To indicate final results for speaker labels, the service is supposed to return a response of the following form:

{
  "speaker_labels": [
    . . .
    {
      "from": 1.01,
      "to": 1.75,
      "speaker": 0,
      "confidence": 0.75,
      "final": false
    },
    {
      "from": 1.76,
      "to": 2.50,
      "speaker": 1,
      "confidence": 0.80,
      "final": true
    }
  ]
}

Instead, the service returns final results like the following. Note that the object for the last speaker label, which begins at 1.76 and ends at 2.50, is returned twice.
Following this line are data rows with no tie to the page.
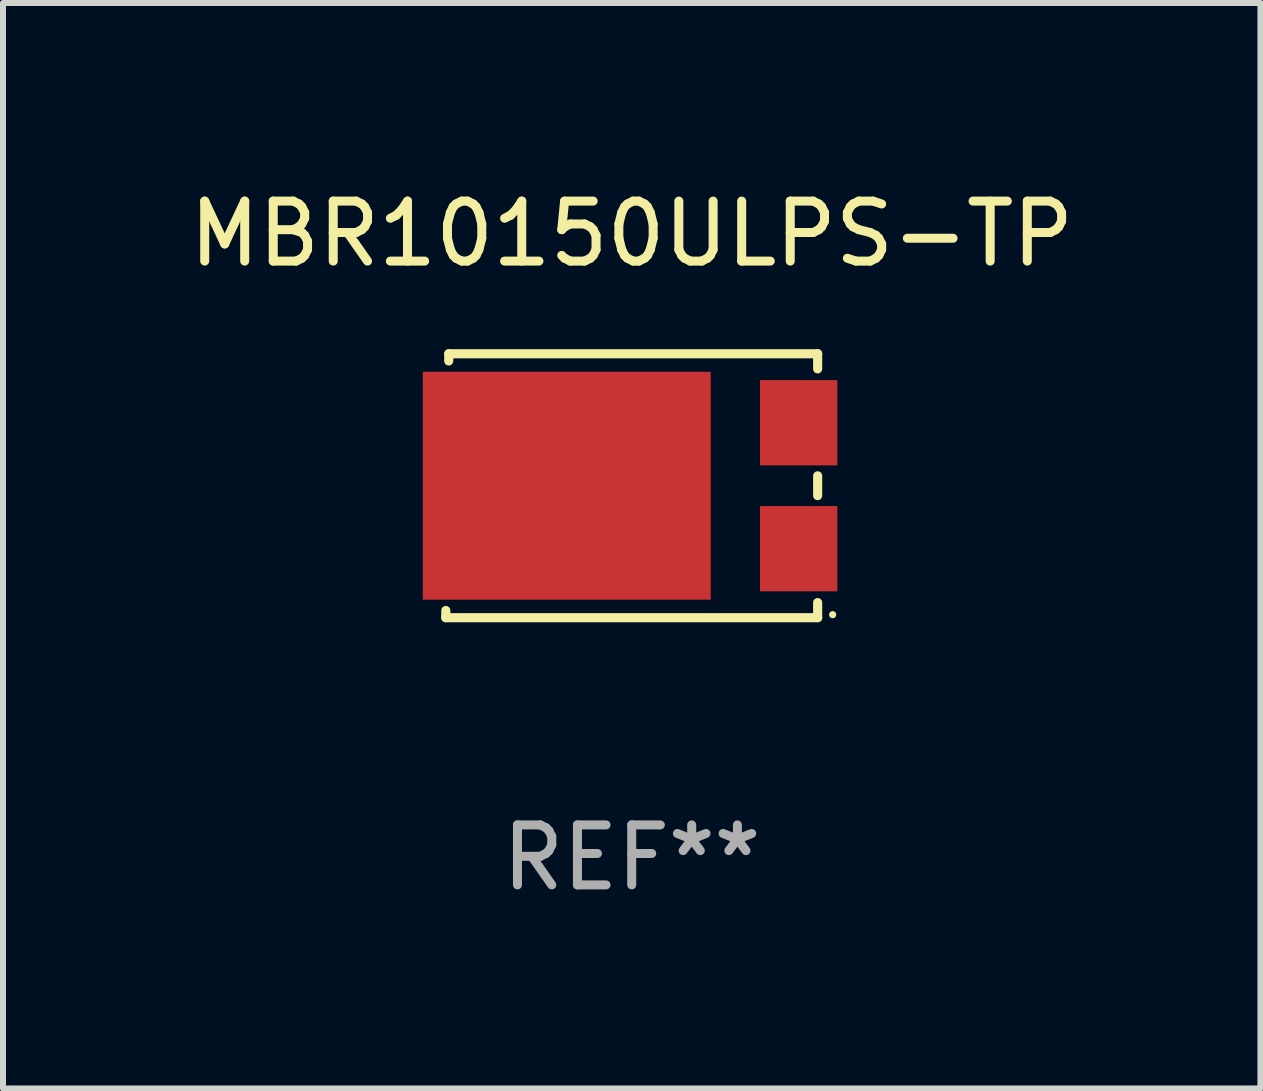
<source format=kicad_pcb>
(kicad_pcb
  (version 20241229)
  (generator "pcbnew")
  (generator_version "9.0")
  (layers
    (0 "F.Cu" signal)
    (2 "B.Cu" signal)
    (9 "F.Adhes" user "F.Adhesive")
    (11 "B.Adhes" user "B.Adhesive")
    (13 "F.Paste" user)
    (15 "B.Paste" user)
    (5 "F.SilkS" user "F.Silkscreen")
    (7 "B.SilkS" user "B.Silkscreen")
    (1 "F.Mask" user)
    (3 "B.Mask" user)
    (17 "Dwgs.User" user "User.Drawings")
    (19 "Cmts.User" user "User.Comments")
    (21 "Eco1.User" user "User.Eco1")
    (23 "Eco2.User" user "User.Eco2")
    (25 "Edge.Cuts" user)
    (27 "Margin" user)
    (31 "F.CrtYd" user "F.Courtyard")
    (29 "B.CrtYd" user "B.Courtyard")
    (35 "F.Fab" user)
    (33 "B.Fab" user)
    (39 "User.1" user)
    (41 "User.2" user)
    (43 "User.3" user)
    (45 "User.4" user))
  (footprint "MBR10150ULPS-TP"
    (layer "F.Cu")
    (at 7.482 5.048)
    (property "Reference" "MBR10150ULPS-TP" (at 0 -4.2 0) (layer "F.SilkS") (effects (font (size 1 1) (thickness 0.15))))
    (attr through_hole)
    (fp_line (start -3.1 2.2) (end -3.099 2.08) (stroke (width 0.152) (type solid)) (layer "F.SilkS"))
    (fp_line (start -3.051 -2.08) (end -3.05 -2.2) (stroke (width 0.152) (type solid)) (layer "F.SilkS"))
    (fp_line (start -3.05 -2.2) (end 3.1 -2.2) (stroke (width 0.152) (type solid)) (layer "F.SilkS"))
    (fp_line (start 3.1 -2.2) (end 3.1 -1.948) (stroke (width 0.152) (type solid)) (layer "F.SilkS"))
    (fp_line (start 3.1 -0.165) (end 3.1 0.165) (stroke (width 0.152) (type solid)) (layer "F.SilkS"))
    (fp_line (start 3.1 1.948) (end 3.1 2.2) (stroke (width 0.152) (type solid)) (layer "F.SilkS"))
    (fp_line (start 3.1 2.2) (end -3.1 2.2) (stroke (width 0.152) (type solid)) (layer "F.SilkS"))
    (fp_circle (center 3.35 2.15) (end 3.38 2.15) (stroke (width 0.06) (type solid)) (fill no) (layer "F.SilkS"))
    (fp_text user "REF**" (at 0 6.2 0) (layer "F.Fab") (effects (font (size 1 1) (thickness 0.15))))
    (pad "1" smd rect (at 2.783 1.05) (size 1.29 1.422) (layers "F.Cu" "F.Mask" "F.Paste"))
    (pad "2" smd rect (at 2.783 -1.05) (size 1.29 1.422) (layers "F.Cu" "F.Mask" "F.Paste"))
    (pad "3" smd rect (at -1.083 0 90) (size 3.8 4.8) (layers "F.Cu" "F.Mask" "F.Paste")))
  (gr_rect
    (start -3 -3)
    (end 17.964 15.097)
    (stroke (width 0.1) (type default))
    (fill no)
    (layer "Edge.Cuts")))
</source>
The "final": true indication is associated with the second instance of the label.

{
  "speaker_labels": [
    . . .
    {
      "from": 1.01,
      "to": 1.75,
      "speaker": 0,
      "confidence": 0.75,
      "final": false
    },
    {
      "from": 1.76,
      "to": 2.50,
      "speaker": 1,
      "confidence": 0.80,
      "final": false
    }
  ]
}{
  "from": 1.76,
  "to": 2.50,
  "speaker": 1,
  "confidence": 0.80,
  "final": true
}

For more information about using speaker labels with interim results, see Requesting interim results for speaker labels.

Issue: Supported features for speaker labels is always true

6 August 2020: The GET /v1/models and GET /v1/models/{model_id} methods list information about language models. Under supported_features, the speaker_labels field indicates whether you can use the speaker_labels parameter with a model. At this time, the field returns true for all models.
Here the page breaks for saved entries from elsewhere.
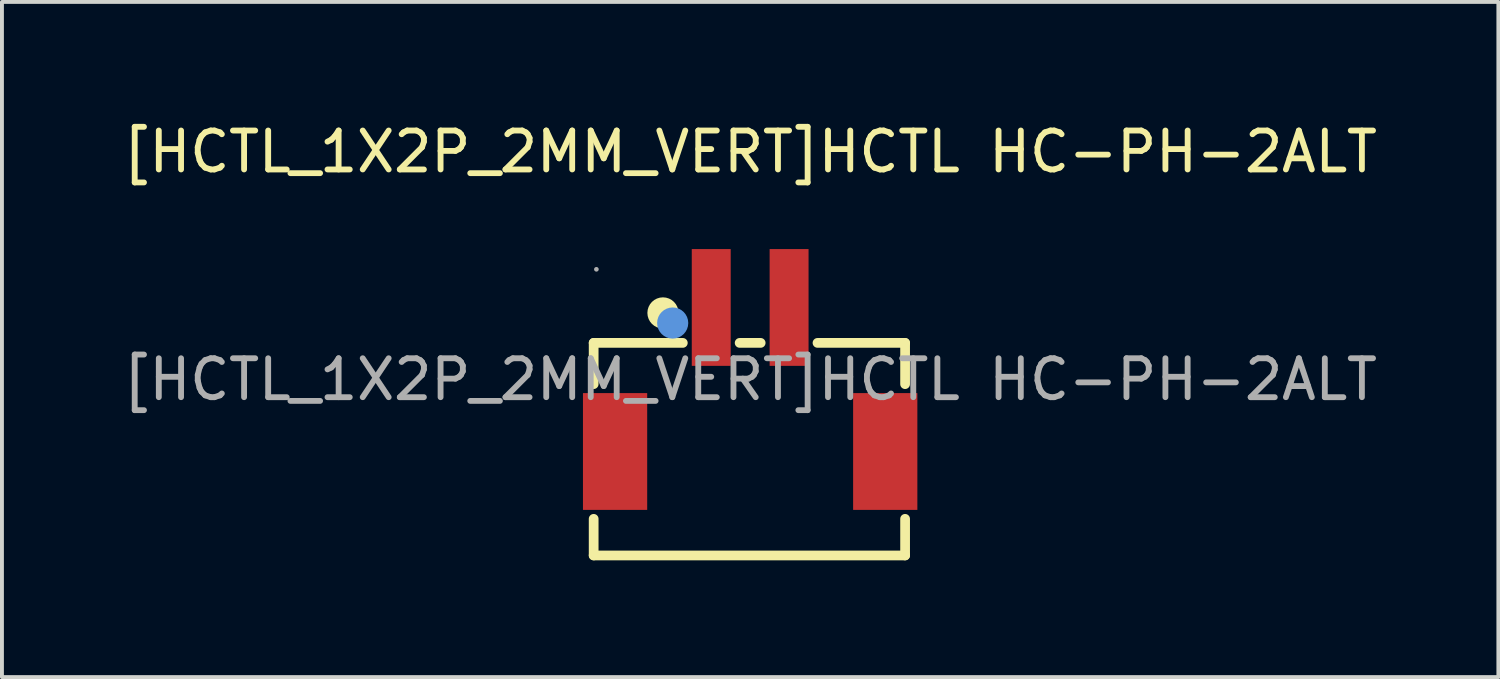
<source format=kicad_pcb>
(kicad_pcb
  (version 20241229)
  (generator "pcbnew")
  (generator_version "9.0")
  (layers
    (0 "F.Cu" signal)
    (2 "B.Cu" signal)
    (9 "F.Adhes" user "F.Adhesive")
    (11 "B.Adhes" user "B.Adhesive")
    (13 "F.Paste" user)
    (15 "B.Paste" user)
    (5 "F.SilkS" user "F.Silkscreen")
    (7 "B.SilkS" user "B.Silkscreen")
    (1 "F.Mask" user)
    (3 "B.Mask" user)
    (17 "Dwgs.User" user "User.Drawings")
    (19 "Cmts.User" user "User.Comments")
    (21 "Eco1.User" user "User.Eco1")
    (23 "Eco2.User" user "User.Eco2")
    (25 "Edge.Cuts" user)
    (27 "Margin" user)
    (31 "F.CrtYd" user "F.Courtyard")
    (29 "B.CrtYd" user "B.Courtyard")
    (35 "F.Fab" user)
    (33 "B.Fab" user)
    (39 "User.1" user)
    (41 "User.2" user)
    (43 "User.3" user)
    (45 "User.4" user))
  (footprint "[HCTL_1X2P_2MM_VERT]HCTL HC-PH-2ALT"
    (layer "F.Cu")
    (at 16.22 6.698)
    (property "Reference" "[HCTL_1X2P_2MM_VERT]HCTL HC-PH-2ALT" (at 0 -5.85 0) (layer "F.SilkS") (effects (font (size 1 1) (thickness 0.15))))
    (attr smd)
    (fp_line (start -4.02 -0.94) (end -1.73 -0.94) (stroke (width 0.25) (type solid)) (layer "F.SilkS"))
    (fp_line (start -4.02 0.12) (end -4.02 -0.94) (stroke (width 0.25) (type solid)) (layer "F.SilkS"))
    (fp_line (start -4.02 3.58) (end -4.02 4.52) (stroke (width 0.25) (type solid)) (layer "F.SilkS"))
    (fp_line (start -4.02 4.52) (end 3.98 4.52) (stroke (width 0.25) (type solid)) (layer "F.SilkS"))
    (fp_line (start -0.27 -0.94) (end 0.27 -0.94) (stroke (width 0.25) (type solid)) (layer "F.SilkS"))
    (fp_line (start 1.73 -0.94) (end 3.98 -0.94) (stroke (width 0.25) (type solid)) (layer "F.SilkS"))
    (fp_line (start 3.98 -0.94) (end 3.98 0.12) (stroke (width 0.25) (type solid)) (layer "F.SilkS"))
    (fp_line (start 3.98 4.52) (end 3.98 3.58) (stroke (width 0.25) (type solid)) (layer "F.SilkS"))
    (fp_circle (center -2.24 -1.71) (end -2.04 -1.71) (stroke (width 0.4) (type solid)) (fill no) (layer "F.SilkS"))
    (fp_circle (center -1.99 -1.45) (end -1.79 -1.45) (stroke (width 0.4) (type solid)) (fill no) (layer "Cmts.User"))
    (fp_circle (center -3.95 -2.83) (end -3.92 -2.83) (stroke (width 0.06) (type solid)) (fill no) (layer "F.Fab"))
    (fp_text user "${REFERENCE}" (at 0 0 0) (layer "F.Fab") (effects (font (size 1 1) (thickness 0.15))))
    (pad "1" smd rect (at -1 -1.85) (size 1 3) (layers "F.Cu" "F.Mask" "F.Paste"))
    (pad "2" smd rect (at 1 -1.85) (size 1 3) (layers "F.Cu" "F.Mask" "F.Paste"))
    (pad "3" smd rect (at 3.47 1.85 180) (size 1.65 3) (layers "F.Cu" "F.Mask" "F.Paste"))
    (pad "4" smd rect (at -3.47 1.85) (size 1.65 3) (layers "F.Cu" "F.Mask" "F.Paste")))
  (gr_rect
    (start -3 -3)
    (end 35.44 14.343)
    (stroke (width 0.1) (type default))
    (fill no)
    (layer "Edge.Cuts")))
</source>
However, speaker labels are supported as beta functionality only for US English, Australian English, German, Japanese, Korean, and Spanish (both broadband and narrowband models) and UK English (narrowband model only). Speaker labels are not supported for any other models. Do not rely on the field to identify which models support speaker labels.

For more information about speaker labels and supported models, see Speaker labels.

Issue: The progress field for custom models is not continuous

The following methods include a progress field in the information that they return for a custom model:

  • GET /v1/customizations
  • GET /v1/customizations/{customization_id}
  • GET /v1/acoustic_customizations
  • GET /v1/acoustic_customizations/{customization_id}

The field returns the progress for a training or upgrade operation. Currently, the value of the field is 100 if the status is available; otherwise, it is 0.

When you monitor the training or upgrading of a custom model, poll the value of the status field, not the value of the progress field. If the operation fails for any reason, the value of the status field changes to reflect the failure; the value of the progress field remains 0.